Are You and Internationalist?

I recently visited an EastBridge Engineering client that’s in the sensor business. They procure value-added materials in Russia, machined metal and plastic parts in China, cable and wire harnesses from Malaysia, inset molding services in the USA and PCBAs from Mexico. All of these items get married up into finished products within their own facilities in Brazil, Turkey and the USA and then shipped to customers around the world.

Their management team takes a pragmatic approach to developing vendors and sourcing materials and parts. They make it very clear to their staff and their vendors, “we’ll purchase from the vendors that provide us with the best combination of price, delivery, quality and overall service.”

This is truly an international business. Their CEO also stated “we are neutral, like Switzerland and will do business with good companies regardless of location, borders or native language,”

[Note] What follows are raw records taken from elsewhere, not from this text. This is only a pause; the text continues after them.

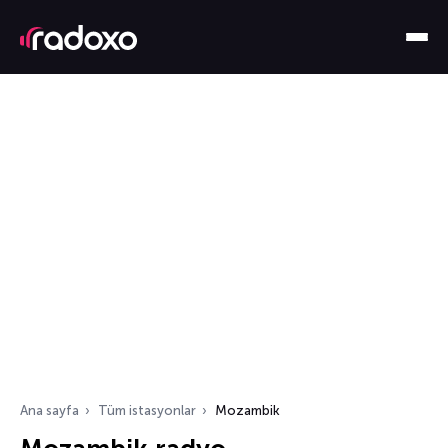
Ana sayfa
Tüm istasyonlar
Mozambik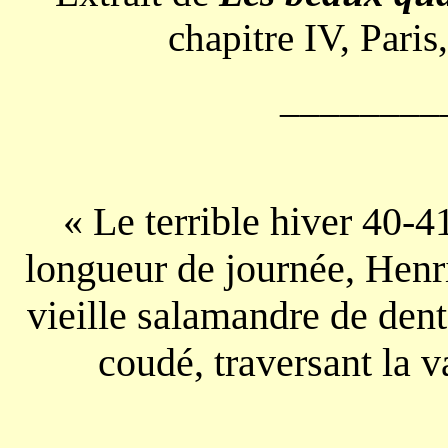
chapitre IV, Pari
________
« Le terrible hiver 40-4
longueur de journée, Henri
vieille salamandre de dent
coudé, traversant la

While most North American businesses have made the jump and are purchasing products from one or two offshore vendors/countries, this client has fully embraced internationalism.

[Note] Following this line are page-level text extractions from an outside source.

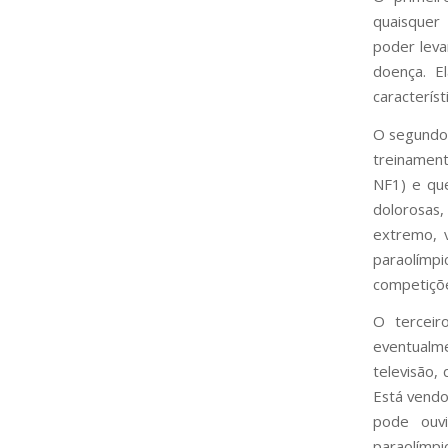
quaisquer 
poder leva
doença. E
caracterís
O segundo 
treinament
NF1) e que
dolorosas
extremo, 
paraolímpi
competiçõ
O terceir
eventualme
televisão,
Está vendo
pode ouvi
paraolímp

How did they get there? It was really quite simple “we modeled our best competitors – we looked at their finished products and found that they weren’t shy about looking for top quality components from around the world. We also found that the competitors that had the most diversified supply chains also had the highest sales abroad.”

Now, this didn’t happen overnight. This company needed to develop well written and robust documentation. They also put key middle managers on airplanes to distant cities to meet the vendors, audit the factories and build human relationships with their professional counterparts. It took time, but our client now has a corps of vendors providing the highest quality and lowest priced goods to be found anywhere.

The takeaway here is that our most competitive and successful clients have broadened their supply chains and are procuring a diverse group of products where they craft the best deals. Is your business ready to make the jump? As a start, look for with furniture in Vietnam, apparel in Peru, medical devices in Thailand, formed metal in China and high-end tools in Taiwan.